Analyse des besoins

Analyse des besoins par le biais d'une enquête

L’enquête menée en 2024 dans les INSA visait à identifier les besoins d’aménagement des salles pédagogiques. Elle abordait principalement quatre dimensions : la modularité des salles (possibilité de créer des sous-espaces), les types de mobilier souhaités, les équipements complémentaires (tableaux, écrans, surfaces d’écriture, dispositifs techniques) et les aménagements plus généraux comme l’isolation phonique, les espaces de détente ou les salles dédiées au travail de groupe. L'enquête souhaitait identifier également les usages pédagogiques souhaités, la possibilité de travailler en sous-groupes, l’autonomie des étudiants dans ces espaces et la perception des besoins prioritaires.

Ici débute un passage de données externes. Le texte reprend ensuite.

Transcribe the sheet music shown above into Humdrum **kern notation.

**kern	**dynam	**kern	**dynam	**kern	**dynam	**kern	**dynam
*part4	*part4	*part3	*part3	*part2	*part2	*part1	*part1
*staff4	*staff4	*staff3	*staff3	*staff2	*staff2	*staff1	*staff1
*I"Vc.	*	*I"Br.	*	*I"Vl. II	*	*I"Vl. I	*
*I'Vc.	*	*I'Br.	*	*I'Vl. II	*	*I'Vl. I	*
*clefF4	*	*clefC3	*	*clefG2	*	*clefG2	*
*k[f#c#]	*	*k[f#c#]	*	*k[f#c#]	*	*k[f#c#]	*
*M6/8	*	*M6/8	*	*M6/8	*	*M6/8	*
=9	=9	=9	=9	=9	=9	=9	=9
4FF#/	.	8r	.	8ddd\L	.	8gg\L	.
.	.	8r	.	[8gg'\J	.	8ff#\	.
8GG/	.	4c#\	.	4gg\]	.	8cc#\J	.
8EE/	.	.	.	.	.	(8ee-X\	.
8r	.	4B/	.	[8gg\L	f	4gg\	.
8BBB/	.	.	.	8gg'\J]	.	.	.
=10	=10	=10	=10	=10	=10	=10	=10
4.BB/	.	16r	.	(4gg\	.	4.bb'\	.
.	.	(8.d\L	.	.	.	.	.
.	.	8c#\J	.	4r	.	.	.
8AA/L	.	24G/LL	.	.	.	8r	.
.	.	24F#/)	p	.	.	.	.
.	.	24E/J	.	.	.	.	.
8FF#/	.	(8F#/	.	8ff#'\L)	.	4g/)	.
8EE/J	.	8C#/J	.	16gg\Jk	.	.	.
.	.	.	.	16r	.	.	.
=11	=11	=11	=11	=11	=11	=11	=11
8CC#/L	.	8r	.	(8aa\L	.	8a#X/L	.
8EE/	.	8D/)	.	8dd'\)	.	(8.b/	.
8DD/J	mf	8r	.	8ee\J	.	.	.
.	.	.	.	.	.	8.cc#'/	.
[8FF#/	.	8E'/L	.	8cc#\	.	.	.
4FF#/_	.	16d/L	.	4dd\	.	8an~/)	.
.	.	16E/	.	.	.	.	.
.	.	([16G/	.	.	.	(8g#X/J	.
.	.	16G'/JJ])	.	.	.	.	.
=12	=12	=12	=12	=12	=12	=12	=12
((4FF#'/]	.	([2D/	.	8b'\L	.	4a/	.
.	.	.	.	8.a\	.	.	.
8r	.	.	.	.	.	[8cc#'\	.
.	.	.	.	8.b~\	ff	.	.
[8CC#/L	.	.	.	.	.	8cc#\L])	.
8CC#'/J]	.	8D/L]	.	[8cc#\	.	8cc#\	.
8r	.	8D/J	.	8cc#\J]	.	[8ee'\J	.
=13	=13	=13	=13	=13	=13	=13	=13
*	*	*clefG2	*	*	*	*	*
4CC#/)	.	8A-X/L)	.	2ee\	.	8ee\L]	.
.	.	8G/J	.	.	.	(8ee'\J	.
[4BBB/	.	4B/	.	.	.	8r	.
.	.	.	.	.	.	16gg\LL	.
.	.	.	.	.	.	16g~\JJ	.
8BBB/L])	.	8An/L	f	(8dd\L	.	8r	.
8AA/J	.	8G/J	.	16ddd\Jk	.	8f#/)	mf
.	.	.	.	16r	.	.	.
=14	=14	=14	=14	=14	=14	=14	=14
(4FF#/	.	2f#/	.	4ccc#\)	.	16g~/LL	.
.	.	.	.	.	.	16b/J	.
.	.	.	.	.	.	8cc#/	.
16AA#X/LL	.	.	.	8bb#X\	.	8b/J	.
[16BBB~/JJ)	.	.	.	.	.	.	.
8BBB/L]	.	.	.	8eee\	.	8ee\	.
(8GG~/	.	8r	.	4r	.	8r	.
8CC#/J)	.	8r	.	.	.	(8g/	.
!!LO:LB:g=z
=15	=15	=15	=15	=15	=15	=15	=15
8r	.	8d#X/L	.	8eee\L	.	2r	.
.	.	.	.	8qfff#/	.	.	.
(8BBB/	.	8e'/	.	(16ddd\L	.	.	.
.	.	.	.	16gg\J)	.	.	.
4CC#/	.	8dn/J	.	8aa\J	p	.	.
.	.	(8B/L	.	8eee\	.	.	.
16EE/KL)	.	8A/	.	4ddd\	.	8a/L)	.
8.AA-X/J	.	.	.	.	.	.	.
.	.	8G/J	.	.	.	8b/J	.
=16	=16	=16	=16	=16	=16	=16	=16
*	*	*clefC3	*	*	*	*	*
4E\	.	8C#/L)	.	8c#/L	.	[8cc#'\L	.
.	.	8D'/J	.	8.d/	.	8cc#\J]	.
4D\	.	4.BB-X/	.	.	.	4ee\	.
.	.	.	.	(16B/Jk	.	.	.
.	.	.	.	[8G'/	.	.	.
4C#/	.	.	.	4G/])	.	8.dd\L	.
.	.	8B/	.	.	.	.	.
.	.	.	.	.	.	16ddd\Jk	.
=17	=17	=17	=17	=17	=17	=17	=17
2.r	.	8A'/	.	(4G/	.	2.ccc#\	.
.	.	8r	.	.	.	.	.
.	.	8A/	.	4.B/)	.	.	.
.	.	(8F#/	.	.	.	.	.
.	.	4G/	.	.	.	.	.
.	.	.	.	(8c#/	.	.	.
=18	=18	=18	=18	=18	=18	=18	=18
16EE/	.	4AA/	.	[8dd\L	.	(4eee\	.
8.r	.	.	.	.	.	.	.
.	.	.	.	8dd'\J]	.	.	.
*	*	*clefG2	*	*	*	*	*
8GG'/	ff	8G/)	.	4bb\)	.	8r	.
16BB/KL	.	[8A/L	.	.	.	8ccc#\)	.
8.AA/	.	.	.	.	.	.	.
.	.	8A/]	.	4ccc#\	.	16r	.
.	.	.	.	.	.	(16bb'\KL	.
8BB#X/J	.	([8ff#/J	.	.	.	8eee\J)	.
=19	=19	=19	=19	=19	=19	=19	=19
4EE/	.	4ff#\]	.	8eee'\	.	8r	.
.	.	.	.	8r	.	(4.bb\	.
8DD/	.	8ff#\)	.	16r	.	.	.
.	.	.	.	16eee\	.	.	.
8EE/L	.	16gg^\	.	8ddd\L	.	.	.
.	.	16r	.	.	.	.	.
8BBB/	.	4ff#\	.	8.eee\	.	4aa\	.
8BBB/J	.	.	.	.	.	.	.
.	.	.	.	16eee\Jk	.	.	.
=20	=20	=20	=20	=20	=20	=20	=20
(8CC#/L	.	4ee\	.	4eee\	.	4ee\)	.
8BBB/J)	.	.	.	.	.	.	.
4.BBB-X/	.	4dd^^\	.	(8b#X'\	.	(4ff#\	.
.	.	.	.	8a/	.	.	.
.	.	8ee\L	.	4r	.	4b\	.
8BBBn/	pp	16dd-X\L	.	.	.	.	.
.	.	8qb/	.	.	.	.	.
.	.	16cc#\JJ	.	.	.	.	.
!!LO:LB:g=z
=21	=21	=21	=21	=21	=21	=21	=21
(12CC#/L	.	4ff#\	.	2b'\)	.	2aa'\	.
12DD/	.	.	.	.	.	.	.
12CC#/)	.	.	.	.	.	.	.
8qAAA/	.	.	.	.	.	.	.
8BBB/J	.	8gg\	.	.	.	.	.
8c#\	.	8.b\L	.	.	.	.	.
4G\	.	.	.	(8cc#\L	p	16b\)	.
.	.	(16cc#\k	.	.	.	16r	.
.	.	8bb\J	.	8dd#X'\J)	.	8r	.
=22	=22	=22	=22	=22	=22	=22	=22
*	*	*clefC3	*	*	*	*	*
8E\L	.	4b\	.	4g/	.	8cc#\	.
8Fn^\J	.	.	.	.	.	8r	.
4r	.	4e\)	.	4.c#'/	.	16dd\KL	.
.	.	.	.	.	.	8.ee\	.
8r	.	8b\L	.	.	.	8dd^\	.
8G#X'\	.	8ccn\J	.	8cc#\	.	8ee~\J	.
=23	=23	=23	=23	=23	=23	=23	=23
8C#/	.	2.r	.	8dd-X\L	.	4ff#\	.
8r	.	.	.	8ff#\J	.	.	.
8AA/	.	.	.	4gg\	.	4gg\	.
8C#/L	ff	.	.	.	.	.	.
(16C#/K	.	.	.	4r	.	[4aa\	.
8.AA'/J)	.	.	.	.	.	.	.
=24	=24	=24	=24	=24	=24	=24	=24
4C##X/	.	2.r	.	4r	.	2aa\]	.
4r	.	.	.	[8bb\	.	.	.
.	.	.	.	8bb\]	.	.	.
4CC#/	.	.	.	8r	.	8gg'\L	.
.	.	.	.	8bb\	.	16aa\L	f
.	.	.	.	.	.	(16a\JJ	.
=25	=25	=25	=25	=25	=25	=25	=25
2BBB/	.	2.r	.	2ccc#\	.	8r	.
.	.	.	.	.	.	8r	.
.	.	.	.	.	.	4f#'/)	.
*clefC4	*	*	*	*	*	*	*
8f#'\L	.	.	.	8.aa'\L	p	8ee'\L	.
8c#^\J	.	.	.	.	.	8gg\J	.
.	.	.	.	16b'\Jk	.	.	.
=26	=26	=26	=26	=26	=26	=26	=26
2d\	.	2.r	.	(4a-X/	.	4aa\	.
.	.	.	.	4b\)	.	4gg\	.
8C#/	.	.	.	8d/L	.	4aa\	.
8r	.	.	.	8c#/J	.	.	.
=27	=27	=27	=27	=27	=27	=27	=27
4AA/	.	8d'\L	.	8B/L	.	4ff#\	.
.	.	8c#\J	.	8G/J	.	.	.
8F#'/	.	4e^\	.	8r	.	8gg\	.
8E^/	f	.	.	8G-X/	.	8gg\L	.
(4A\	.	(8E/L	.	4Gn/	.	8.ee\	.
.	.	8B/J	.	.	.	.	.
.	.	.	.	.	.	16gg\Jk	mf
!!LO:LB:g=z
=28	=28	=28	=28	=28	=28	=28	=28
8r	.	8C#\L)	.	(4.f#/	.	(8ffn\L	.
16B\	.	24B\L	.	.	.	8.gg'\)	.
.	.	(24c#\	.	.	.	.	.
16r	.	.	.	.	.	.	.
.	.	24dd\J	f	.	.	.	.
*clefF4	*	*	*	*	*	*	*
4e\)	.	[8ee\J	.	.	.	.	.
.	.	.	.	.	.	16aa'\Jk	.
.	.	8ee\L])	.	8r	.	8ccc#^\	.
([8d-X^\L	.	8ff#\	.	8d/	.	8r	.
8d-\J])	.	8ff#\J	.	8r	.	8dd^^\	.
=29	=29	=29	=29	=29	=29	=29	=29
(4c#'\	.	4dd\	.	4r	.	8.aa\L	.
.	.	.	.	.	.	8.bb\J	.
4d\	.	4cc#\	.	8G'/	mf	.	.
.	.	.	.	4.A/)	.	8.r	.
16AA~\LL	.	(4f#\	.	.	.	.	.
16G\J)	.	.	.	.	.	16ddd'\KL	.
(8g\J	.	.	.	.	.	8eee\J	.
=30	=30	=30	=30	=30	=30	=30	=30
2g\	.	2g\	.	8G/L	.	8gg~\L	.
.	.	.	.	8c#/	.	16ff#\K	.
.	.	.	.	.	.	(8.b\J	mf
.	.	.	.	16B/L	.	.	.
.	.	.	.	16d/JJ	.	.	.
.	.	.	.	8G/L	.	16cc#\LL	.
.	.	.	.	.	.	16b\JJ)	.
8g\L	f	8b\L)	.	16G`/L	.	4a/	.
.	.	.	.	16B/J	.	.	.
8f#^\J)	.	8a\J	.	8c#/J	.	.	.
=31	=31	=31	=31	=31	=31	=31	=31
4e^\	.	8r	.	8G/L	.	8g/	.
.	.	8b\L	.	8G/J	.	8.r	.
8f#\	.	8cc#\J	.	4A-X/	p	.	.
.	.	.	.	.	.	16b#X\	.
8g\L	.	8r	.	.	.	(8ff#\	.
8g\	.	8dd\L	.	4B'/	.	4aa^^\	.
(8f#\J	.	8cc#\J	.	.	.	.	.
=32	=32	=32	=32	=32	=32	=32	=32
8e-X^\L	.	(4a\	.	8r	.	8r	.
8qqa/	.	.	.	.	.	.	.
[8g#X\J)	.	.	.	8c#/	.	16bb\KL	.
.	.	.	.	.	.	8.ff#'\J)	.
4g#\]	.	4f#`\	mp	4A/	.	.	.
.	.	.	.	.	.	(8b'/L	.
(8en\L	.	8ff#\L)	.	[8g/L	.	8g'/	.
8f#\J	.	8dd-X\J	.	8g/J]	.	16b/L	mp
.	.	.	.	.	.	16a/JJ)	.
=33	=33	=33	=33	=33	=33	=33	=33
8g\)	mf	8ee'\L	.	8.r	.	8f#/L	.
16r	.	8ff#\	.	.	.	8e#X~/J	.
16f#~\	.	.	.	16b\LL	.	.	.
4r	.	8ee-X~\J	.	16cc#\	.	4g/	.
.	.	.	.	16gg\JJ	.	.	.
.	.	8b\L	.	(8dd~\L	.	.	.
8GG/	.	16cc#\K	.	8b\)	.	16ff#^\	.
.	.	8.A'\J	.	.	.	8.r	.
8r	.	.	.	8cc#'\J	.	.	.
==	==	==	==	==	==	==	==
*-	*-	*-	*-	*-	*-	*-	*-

Au total, 1 584 étudiants et 402 enseignants ont répondu au questionnaire. Les effectifs varient selon les sites : Rouen (185 étudiants / 57 enseignants), Strasbourg (356 / 57), Centre-Val de Loire (133 / 12), Lyon (124 / 124), Toulouse (371 / 81) et Rennes (415 / 71). Il n'y a pas eu de réponses de la part de l'INSA Hauts-de-France. Les résultats fournissent aussi le taux de non-réponse par établissement, situé en moyenne à 27 % chez les étudiants et 21 % chez les enseignants.

Ces données ont permis une analyse des attentes et des enjeux pédagogiques liés aux aménagements futurs des salles des établissements INSA.

Les questions de l'enquête

Les principaux résultats

L’enquête révèle une convergence forte entre étudiants et enseignants : tous souhaitent des salles modulaires permettant le travail en sous-groupes avec de nombreuses surfaces d’écriture, mobiles ou murales. La capacité à reconfigurer rapidement l’espace est considérée comme essentielle, tout comme l’isolation phonique entre groupes. Les étudiants expriment plus fortement le besoin de grandes tables pour travailler en mode projet, ainsi que de mobilier ergonomique ou ajustable.

Dans tous les établissements, la qualité technique des salles pose problème : vidéoprojecteurs vieillissants, son faible et manque généralisé de prises électriques et d'une connexion Wi-Fi fiable. Le besoin de rangement est également plébiscité, qu’il s’agisse de stocker du matériel pédagogique, des plans ou des effets personnels. Beaucoup demandent des espaces plus conviviaux (canapés, poufs, zones de détente). Plusieurs commentaires insistent sur l’inclusivité du mobilier et des espaces. Les enseignants demandent des solutions simples, robustes et sobres plutôt que du mobilier « gadget ». Globalement, les priorités sont partagées : des salles fonctionnelles, flexibles, bien équipées techniquement, centrées sur les usages pédagogiques réels.

Quelques spécificités par établissement

Les établissements, dans le cadre de cette enquête, ont montré des besoins partagés, avec quelques nuances locales, en lien avec les aménagements déjà en place.

Rouen insiste sur les besoins en équipements technologiques avancés (3D, réalité virtuelle, hybridation), à la différence des autres INSA, plus sobres.

Strasbourg identifie très fortement un manque de mobilier modulable et de surfaces d’écriture, avec une sensibilité marquée sur les questions d’ergonomie et d’accessibilité (gauchers, handicap).

Centre-Val de Loire se distingue par des attentes plus modestes et met l'accent sur la convivialité et le besoin d’équipements pratiques (micro-ondes, chaises confortables).

Lyon signale des points de vigilance (solutions coûteuses, mobilier fragile) et privilégie la sobriété, la robustesse de l'équipement et la disponibilité de tableaux.

Toulouse met en avant la nécessité de zones acoustiques pour le travail collaboratif et de salles thématiques qui permettent des configurations pédagogiques variées.

Rennes demande surtout de petites cloisons mobiles, plus de modularité et la possibilité de travailler debout.

Dans l’ensemble, les INSA ont identifié les mêmes manques dans les salles actuelles : manque de prises électriques, difficultés de se connecter au réseau Wi-Fi, qualité du matériel audiovisuel déficiente et manque de surfaces d’écriture.

Lors de la phase de conception et de déploiement de chaque projet, des variations par rapport aux besoins initiaux sont perceptibles, soit du fait de décisions stratégiques, comme à l'INSA Toulouse, ou, plus généralement, en faisant des choix orientés en matière de sobriété et de durabilité.